I crossed into the Czech Republic 2 mornings ago – first time since crossing the Scotland / England border that I’ve had a marker to indicate that I’ve crossed into a new country.


I’m still following the same river but The Elbe is known as The Labe in the Czech Republic. Takes me a wee while to get used to the yellow marker signs instead of the green ones I’ve been following but if anything the route is even easier and better marked than in Germany.

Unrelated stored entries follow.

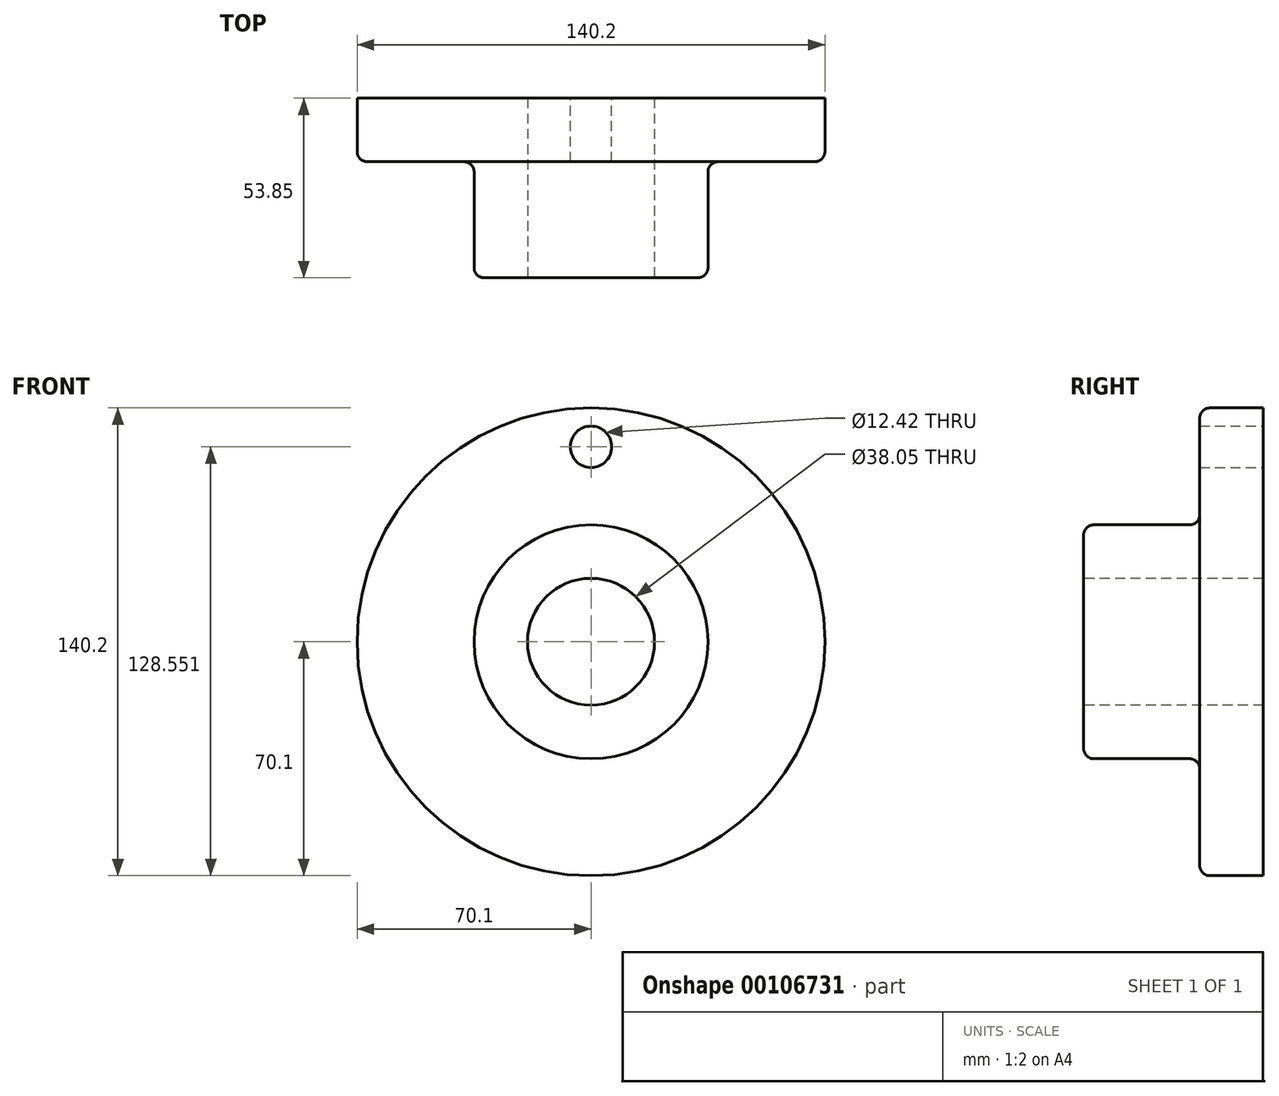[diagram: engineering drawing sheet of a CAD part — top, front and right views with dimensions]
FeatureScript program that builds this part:
annotation { "Feature Type Name" : "Feature", "Feature Type Description" : "" }
export const myFeature = defineFeature(function(context is Context, id is Id, definition is map)
    precondition{}
    {
        {
            var Q0;
            Q0=qCreatedBy(makeId("Right.planeOp"),FACE);
            var sketch = newSketch(context, id + "F0", { "sketchPlane" : qUnion([Q0])});
            skLineSegment(sketch, "E0.bottom", {"start": v(0, 0) * mm, "end": v(-19.05, 0) * mm});
            skLineSegment(sketch, "E0.top", {"start": v(0, 70.1) * mm, "end": v(-16, 70.1) * mm});
            skLineSegment(sketch, "E0.left", {"start": v(0, 0) * mm, "end": v(0, 70.1) * mm});
            skLineSegment(sketch, "E0.right", {"start": v(-19.05, 0) * mm, "end": v(-19.05, 67.06) * mm});
            skPoint(sketch, "E1.visualSharp", {"position": v(-19.05, 70.1) * mm});
            skArc(sketch, "E1.filletArc", {"start": v(-16, 70.1) * mm, "mid": v(-18.16, 69.21) * mm, "end": v(-19.05, 67.06) * mm});
            skSolve(sketch);
        }
        {
            var Q0;
            Q0 = qSketchRegion(id + "F0", true);
            var Q1;
            Q1=sQuery(id+"F0.wireOp",EDGE,"E0.bottom");
            revolve(context, id + "F1", {"entities" : qUnion([Q0]), "axis" : qUnion([Q1]), "revolveType" : RevolveType.FULL});
        }
        {
            var Q0;
            Q0=qCreatedBy(makeId("Front.planeOp"),FACE);
            var sketch = newSketch(context, id + "F2", { "sketchPlane" : qUnion([Q0])});
            skCircle(sketch, "E2", {"center": v(0, 58.45) * mm, "radius": 6.2 * mm});
            skSolve(sketch);
        }
        {
            var Q0;
            Q0 = qSketchRegion(id + "F2", true);
            extrude(context, id + "F3", {"entities" : qUnion([Q0]), "operationType" : NewBodyOperationType.REMOVE, "depth" : 53.85 * mm});
        }
        {
            var Q0;
            Q0=qCreatedBy(makeId("Right.planeOp"),FACE);
            var sketch = newSketch(context, id + "F4", { "sketchPlane" : qUnion([Q0])});
            skLineSegment(sketch, "E3.bottom", {"start": v(0, 0) * mm, "end": v(-53.85, 0) * mm});
            skLineSegment(sketch, "E3.top", {"start": v(0, 35.05) * mm, "end": v(-50.8, 35.05) * mm});
            skLineSegment(sketch, "E3.left", {"start": v(0, 0) * mm, "end": v(0, 35.05) * mm});
            skLineSegment(sketch, "E3.right", {"start": v(-53.85, 0) * mm, "end": v(-53.85, 32) * mm});
            skPoint(sketch, "E4.visualSharp", {"position": v(-53.85, 35.05) * mm});
            skArc(sketch, "E4.filletArc", {"start": v(-50.8, 35.05) * mm, "mid": v(-52.96, 34.16) * mm, "end": v(-53.85, 32) * mm});
            skSolve(sketch);
        }
        {
            var Q0;
            Q0 = qSketchRegion(id + "F4", true);
            var Q1;
            Q1=sQuery(id+"F4.wireOp",EDGE,"E3.bottom");
            revolve(context, id + "F5", {"operationType" : NewBodyOperationType.ADD, "entities" : qUnion([Q0]), "axis" : qUnion([Q1]), "revolveType" : RevolveType.FULL});
        }
        {
            var Q0;
            Q0=qCreatedBy(makeId("Right.planeOp"),FACE);
            var sketch = newSketch(context, id + "F6", { "sketchPlane" : qUnion([Q0])});
            skLineSegment(sketch, "E5.bottom", {"start": v(0, 0) * mm, "end": v(-53.85, 0) * mm});
            skLineSegment(sketch, "E5.top", {"start": v(0, 19.02) * mm, "end": v(-53.85, 19.02) * mm});
            skLineSegment(sketch, "E5.left", {"start": v(0, 0) * mm, "end": v(0, 19.02) * mm});
            skLineSegment(sketch, "E5.right", {"start": v(-53.85, 0) * mm, "end": v(-53.85, 19.02) * mm});
            skSolve(sketch);
        }
        {
            var Q0;
            Q0 = qSketchRegion(id + "F6", true);
            var Q1;
            Q1=sQuery(id+"F6.wireOp",EDGE,"E5.bottom");
            revolve(context, id + "F7", {"operationType" : NewBodyOperationType.REMOVE, "entities" : qUnion([Q0]), "axis" : qUnion([Q1]), "revolveType" : RevolveType.FULL, "oppositeDirection" : true});
        }
        {
            var Q0;
            Q0=makeQuery(id+"F5.boolean.opBoolean","INTERSECT",EDGE,{"derivedFrom":[makeQuery(id+"F1.opRevolve","SWEPT_FACE",FACE,{"disambiguationData":[OSD([sQuery(id+"F0.wireOp",EDGE,"E0.right")])]}),makeQuery(id+"F5.opRevolve","SWEPT_FACE",FACE,{"disambiguationData":[OSD([sQuery(id+"F4.wireOp",EDGE,"E3.top")])]})]});
            fillet(context, id + "F8", {"entities" : qUnion([Q0]), "radius" : 3.05 * mm, "tangentPropagation" : true, "allowEdgeOverflow" : false});
        }
    });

I’ve loved following the route through Germany but again it’s got nicer over the border – the river is a bit more twisty, the route is a bit more undulating (but still very easy) – closer to the hills and trees, making it prettier – a wee bit industrial at times but if anything this just adds to the interest – passing lots of houses, lots of wee holiday homes and little caravans, nothing big or fancy often old railway carriages – it’s got kind of a riviera feel to it without the grandeur or expense – and there are lots of wee places to buy drinks and snacks!! Cycling along the Elbe in Germany unless you came to a town or made a detour there wasn’t a lot of places to stop and get a juice or a snack – they were everywhere now and it was a holiday Monday so they were all open – one wee problem though – I’ve forgotten to get any Czech Koruna – a wee detour to get some money and not long later I stop in the sunshine – corn on the cob and a tin of cider – yes cider – sitting in the sunshine – can’t beat it!


Also spotted a beaver – initially not sure what it was – thought it was a wee brown dog, then thought it was just a log floating with the current until it swam back the way and then it came out onto the bank – didn’t seem too phased by the people about but soon got back into the water when a dog got a bit curious – I thought beavers tended to be seen at dawn and dusk but this one seemed to be enjoying the afternoon sun. No photo I’m afraid.
I kept seeing signs for a campsite that seemed to be geared up for cyclists and it is right on the cycle route – seen lots of cyclists but very few other cycle tourers – the ones I’ve seen have mostly gone in the opposite direction so nothing more than a quick friendly hello on the way past – the only ones I’ve actually spoken to were a nice retired Dutch couple who I met in my early days in Germany. It would have been nice to have met up with some other tourers but no – I arrive at the campsite – it’s part of a sport’s complex and has a hostel too – again I’ve got the campsite to myself and the keys to the hostel kitchen, dining room and showers and storage for Bertie bike – fab place – just no other cyclists or anyone else come to that!

Despite the local clocks chiming through the night I had a pretty good sleep and was cosy in my tent!
Wee hiccup when I got Bertie out of his overnight storage though – no idea how but one end of one of the bungee cords (that i use to secure the tent – and at times – towel, jacket, jumper, spare knickers, food supplies, anything that needs drying, or I’ve run out of space for) is still attached to the pannier rack and the other end is caught round the rear cassette thingy – and in process of moving bike I’ve made it worse – it’s so tight I can’t budge it either end and end up cuttung the bungee cord so that I’m able to free it – so I’m now down to just one bungee cord but everything still seems to be secure.
Yesterday I made my way to Prague – no holiday today and the cycle path was really quite and the wee snack stalls all closed – did have a wee biscuit though.

And one ferry over The Labe – and I’m nearly in Prague – later on came across a shop that sells just rubber ducks in Prague.



Abandoned Bertie close to the castle and have a good wander round. Never realised how big Prague is and it’s busy – hate to think what it would be like at peak season but it’s beautiful though.
Had to have the local icecream and cone – cone is hidden in its wrapper so you can’t see it – but the cone is made fresh and is exactly the same ingredients / texture as a doughnut – my cone was filled with fresh strawberries before they added the ice cream – delicious!

I’m booked into a hostel – chain called A & O – never heard of them before – 2 nights in a 4 bed dorm for £21 – it’s about 4.5 miles from the old town – it’s big – seems to be geared up for hostlers through to hotel double rooms – friendly and clean and only downside is there are not enough lifts relative to the number of folks staying and I’m on the 9th floor.
Today Bertie was abandoned at the hostel while I went sightseeing – and took too many pictures again. Tomorrow it’s back on the bike and heading East and / or South East.